Осада Кавказа. Воспоминания участников Кавказской войны XIX века — страница 129 из 161

Люди вошли с предложением мне выходить, ибо пора ехать. На это молча я снял с себя рубашку, показал изорванные места и бросил ее между людей. Мигом отнесли ее к Сате и через несколько минут принесли зашитою — я надел.

«Пойдем, Иван, не дурачься!» Я взял тулуп за короткие рукава, показал их людям и бросил тулуп.

Какой-то чеченец подошел ко мне, снял свой полушелковый бешмет и подал мне. Я не взял. Бешмет мне надели.

«Пойдем же, а то к вечеру не дойдем в Грозную, далеко!»

Приблизившись к огню, я крякнул, показав вид, что холодно. На меня надели бурку и завязали. Не дожидаясь напоминаний, я тотчас повернулся и, выйдя из сакли, стал на крыльце; на мне было все лучшее: новая папаха, зашитая рубашка, чистые целые штаны, полушелковый бешмет, сапоги и бурка.

Не совсем еще потухший блеск впалых очей моих, их неподвижный взор, длинная черная борода, холодная и ровная серьезность, могильное молчание и то неподвижность, то произвольное движение, и непонятная смелость поступков — как будто озадачили чеченцев, а их было на дворе до сотни.

«Иван! Иди, вот недалеко лошадь, садись!» Я остаюсь неподвижен. К крыльцу подвели коня. Я подошел к нему и стал у стремени. «Садись!» Ни слова, ни движения (но думал про себя: с телеги сняли, так на коня сажайте). Меня посадили. Кто-то, забросив повод, давал мне его в руки.

Я отбросил его обратно. (В Чечню привели, ведите же назад сами.)

На дворе образовались партии: снисходительных, озлобленных и зрителей; первые однако взяли верх и не допускали до меня вторых.

Все сели верхом. Талгик меня конвоировал. Тараму не доверили совершить размен, а задержали дома. И он, и люди, кажется, поняли мое умышленное поведение, но было поздно. Он выходил из себя, но по пустому.

Меня окружили; лошадь, на которой я сидел, вели в поводу. Ехали довольно шибко. От Оспанюрта до Ханкальской горы чеченцы молились два раза, в полдень и перед вечером, оставляя меня спешенного, в центре круга, составленного из партии.

§ **РАЗДЕЛ ДАННЫХ**

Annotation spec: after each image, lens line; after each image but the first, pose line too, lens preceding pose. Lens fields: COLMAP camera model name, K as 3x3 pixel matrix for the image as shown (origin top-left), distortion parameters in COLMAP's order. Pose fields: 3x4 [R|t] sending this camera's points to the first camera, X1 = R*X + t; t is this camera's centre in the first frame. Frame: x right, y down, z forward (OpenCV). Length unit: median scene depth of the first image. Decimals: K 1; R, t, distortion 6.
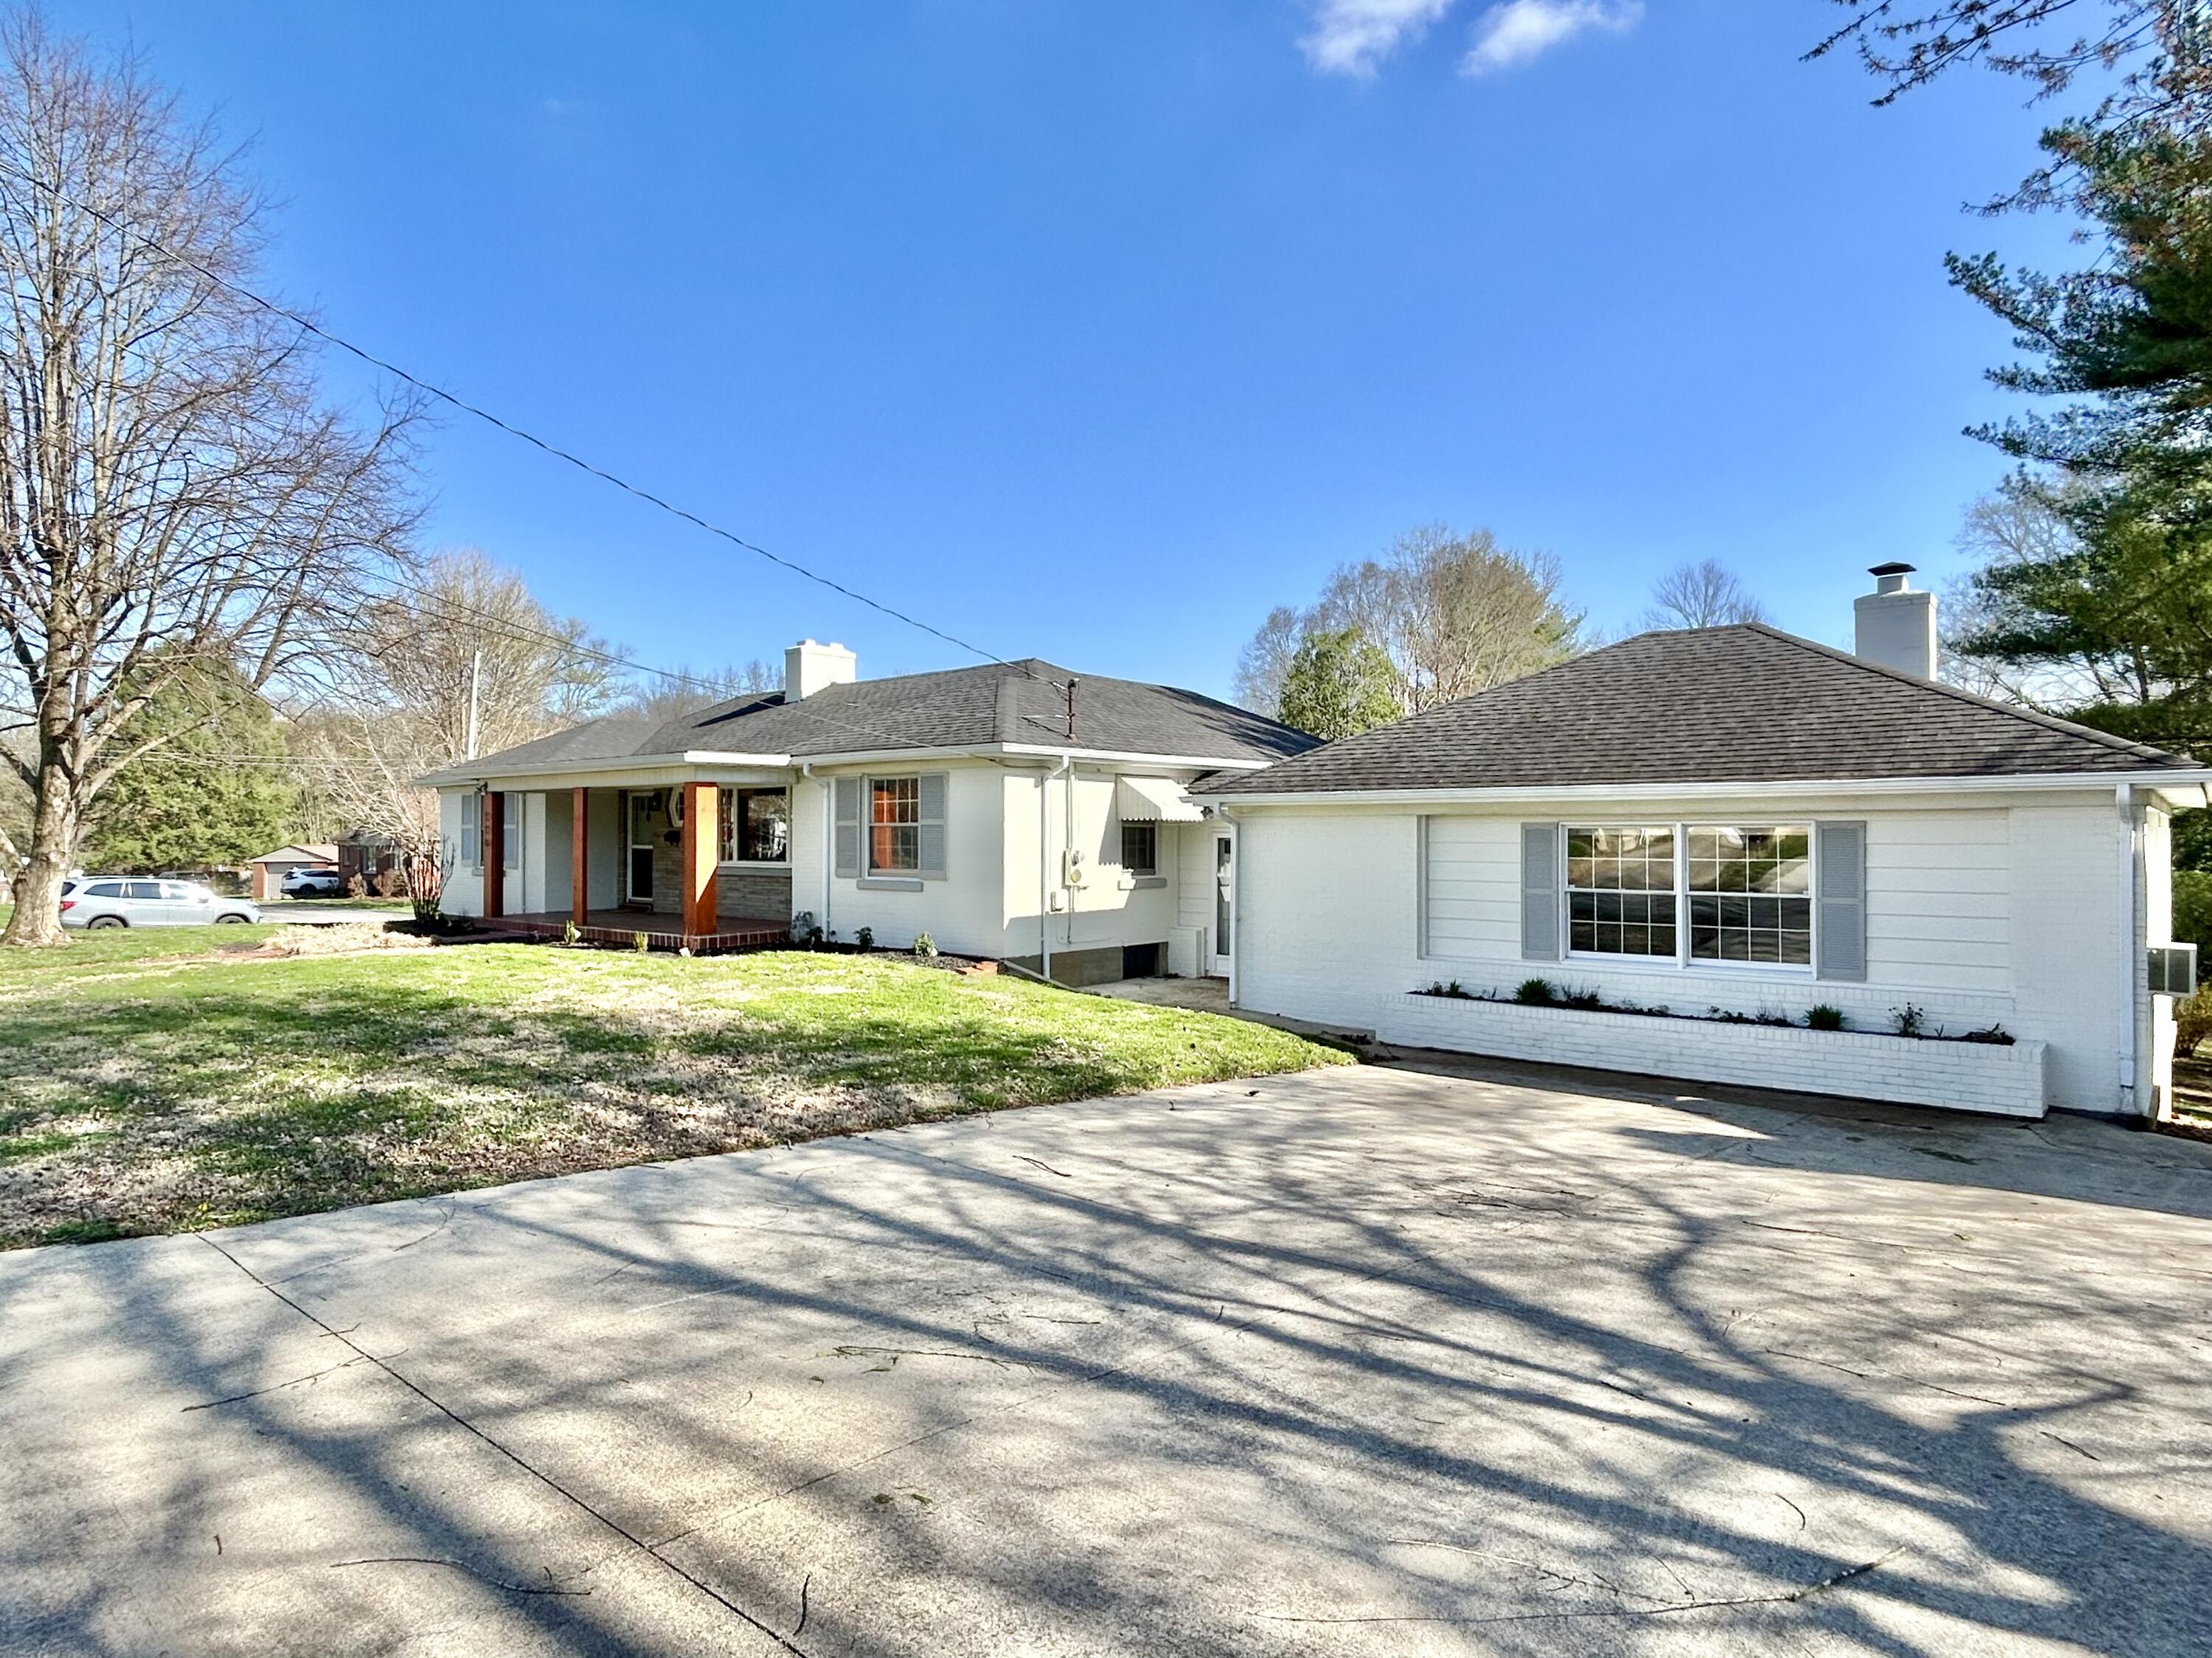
lens RADIAL K [[1305.1, 0, 1085.7], [0, 1305.1, 829.6], [0, 0, 1]] dist [-0.002362, 0.000358]
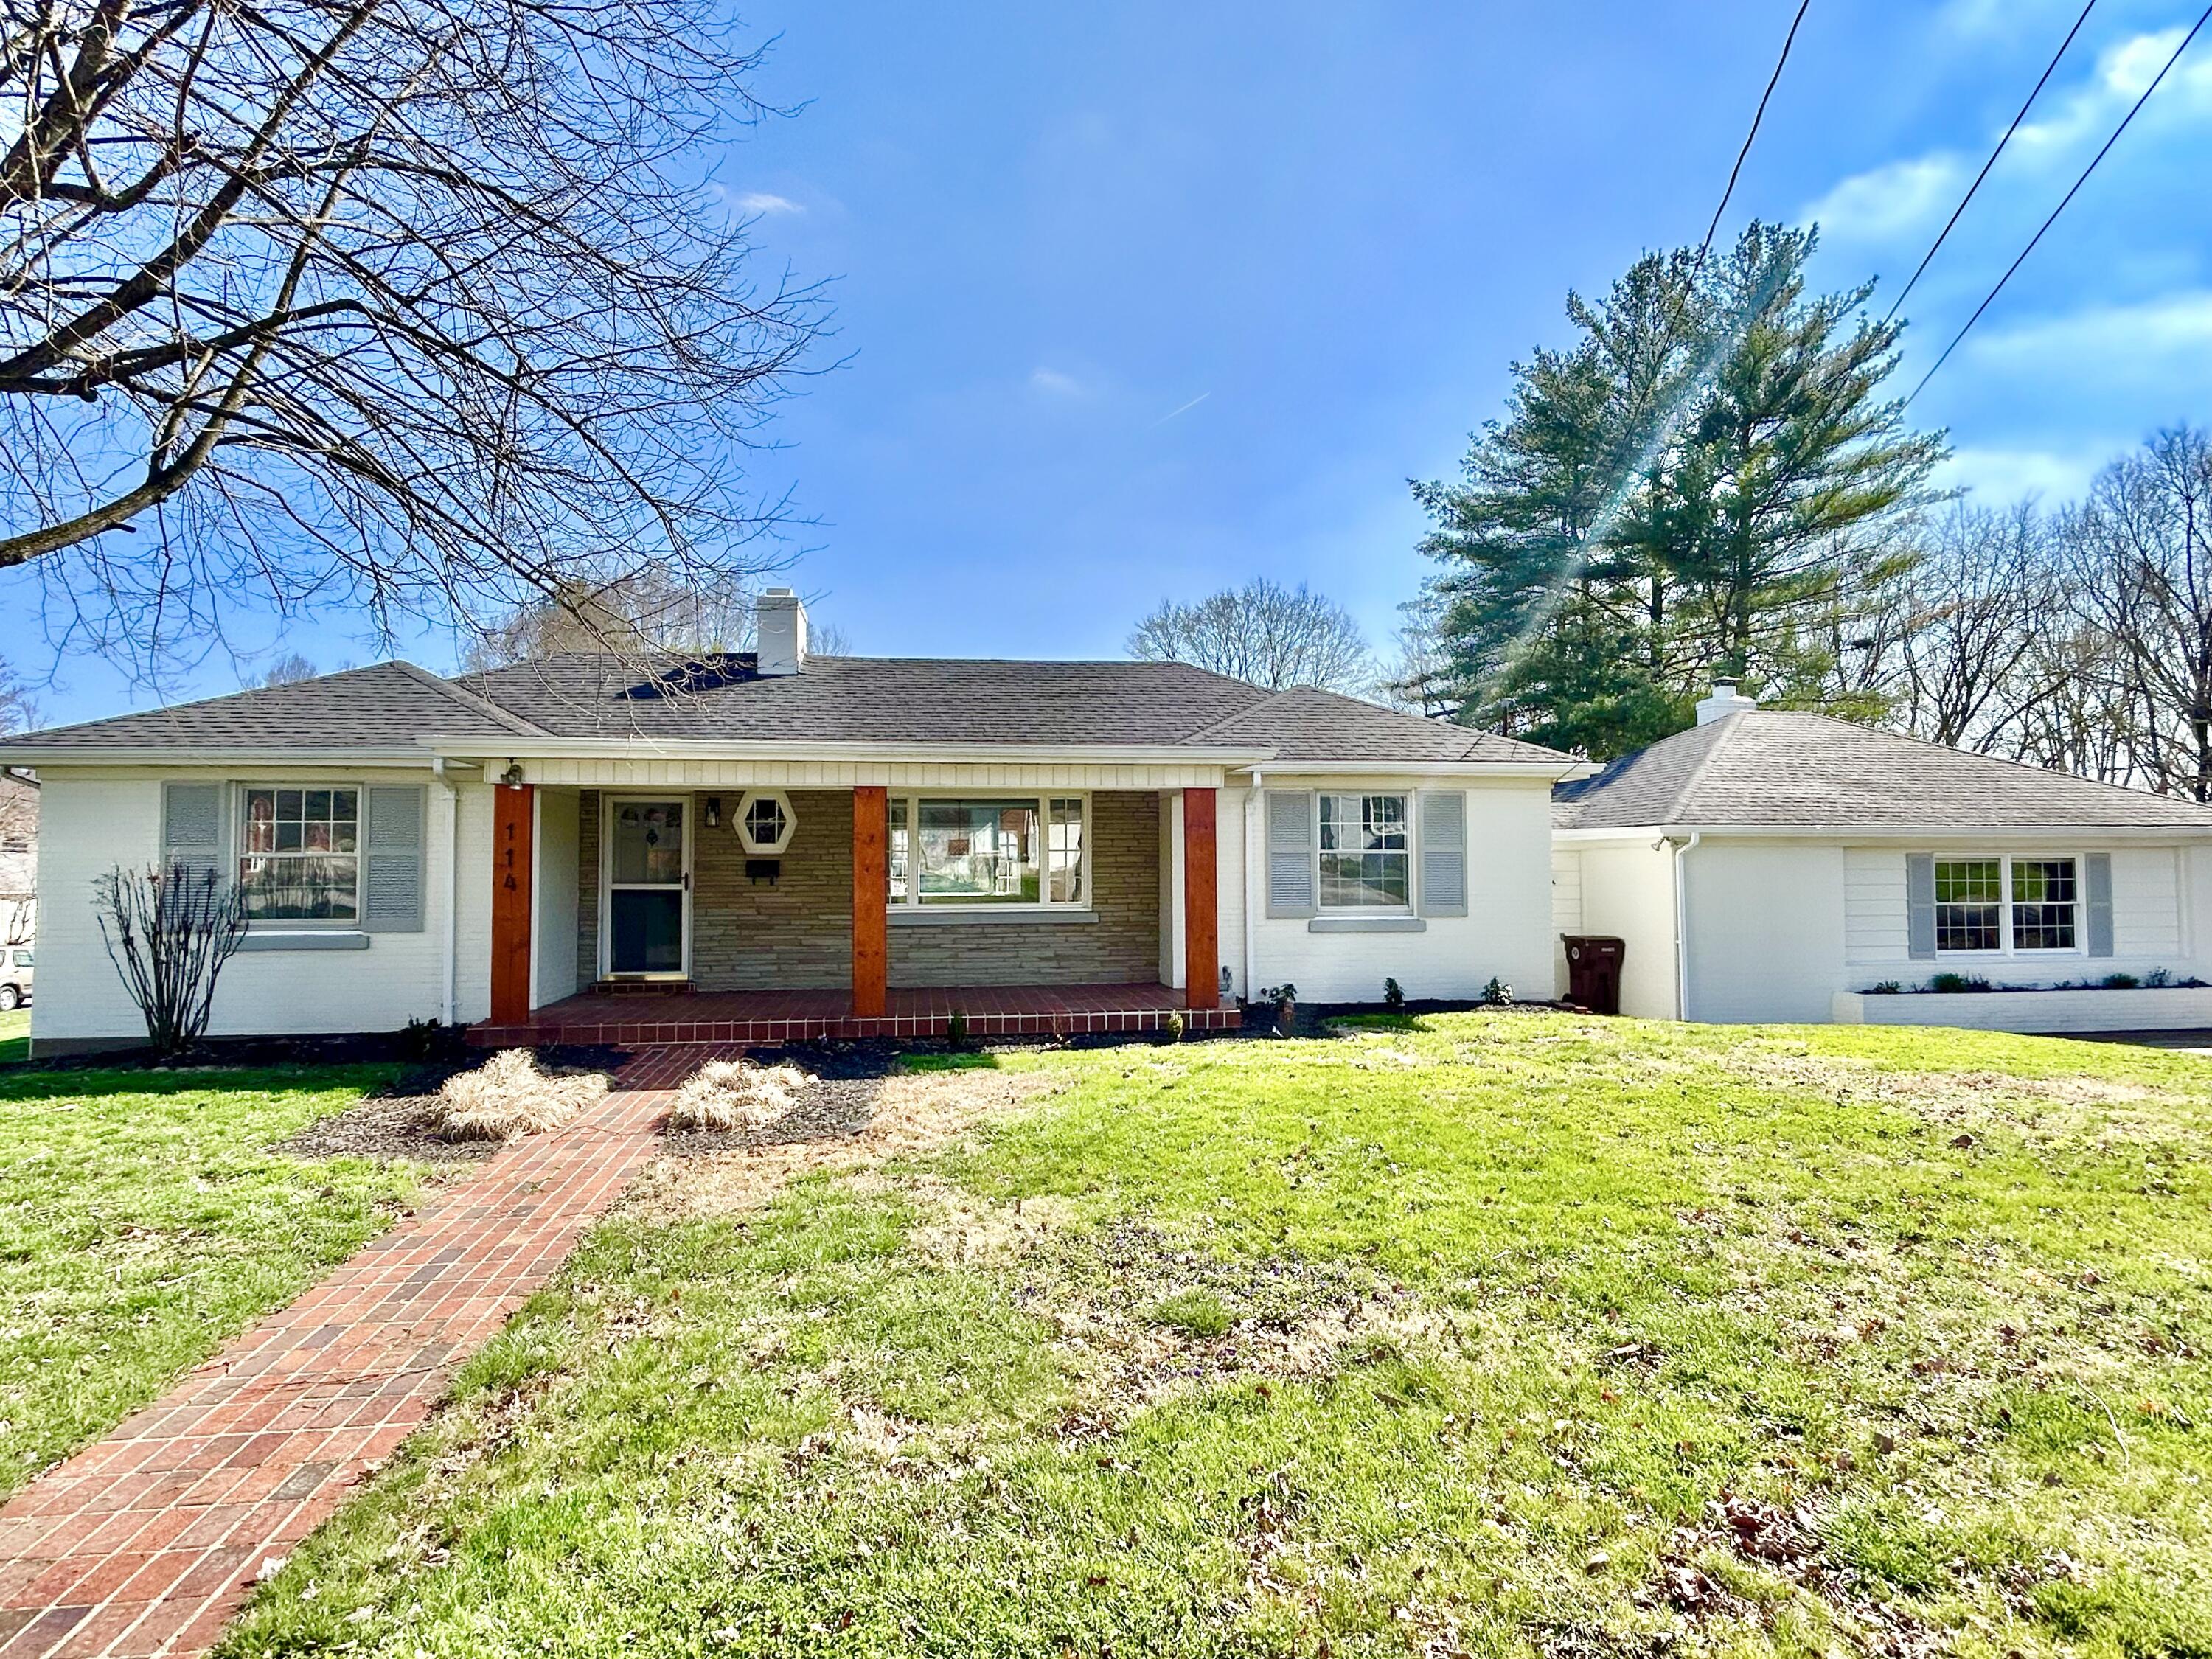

§ **ЗАДАНИЯ**
**A.** Назовите все вещи, которые, по отрывку воспоминаний о Кавказской войне, были надеты на рассказчике, когда он стал на крыльце.
**B.** Продолжите отрывок воспоминаний о Кавказской войне, начиная после его последнего предложения.
Данные приведены как отдельный материал.

§ **ОТВЕТЫ**
**A.** Новая папаха, зашитая рубашка, чистые целые штаны, полушелковый бешмет, сапоги и бурка.

**B.**
Начало смеркаться, когда у Ханкальской горы, в лощине оставили меня с двумя чеченцами; партия с Талгиком отправилась вперед. Через полчаса присланный чеченец приказал нам шибче ехать.

Два чеченца по обе стороны схватили почти под уздцы мою лошадь и помчались во всю прыть.

«Тише! — закричал один, — убьется!» — «Не бойсь! — отвечал другой, — до сих пор не околел, и теперь не пропадет!» Мы мчались по необозримой равнине и похожи были на перекати-поле, несомое сильным порывом ветра.

Навстречу к нам подскакали несколько чеченцев и с ними азиатский офицер[331], по знаку которого мы осадили коней.

Офицер обратился ко мне с вопросом: «Кто вы такой и что с вами?» Я понял, что нужно, вероятно, знать начальнику левого фланга, нем ли я; тот ли я кого ожидают или кто другой, потому что в Грозной знакомых у меня не было; и я отвечал ему громко:

«Я армии штабс-капитан Клингер; больше знать вам не нужно, убирайтесь!» Он принял в сторону. Чеченцы вскричали от удивления, услышав мой голос; мы снова помчались и врезались в кружок русских.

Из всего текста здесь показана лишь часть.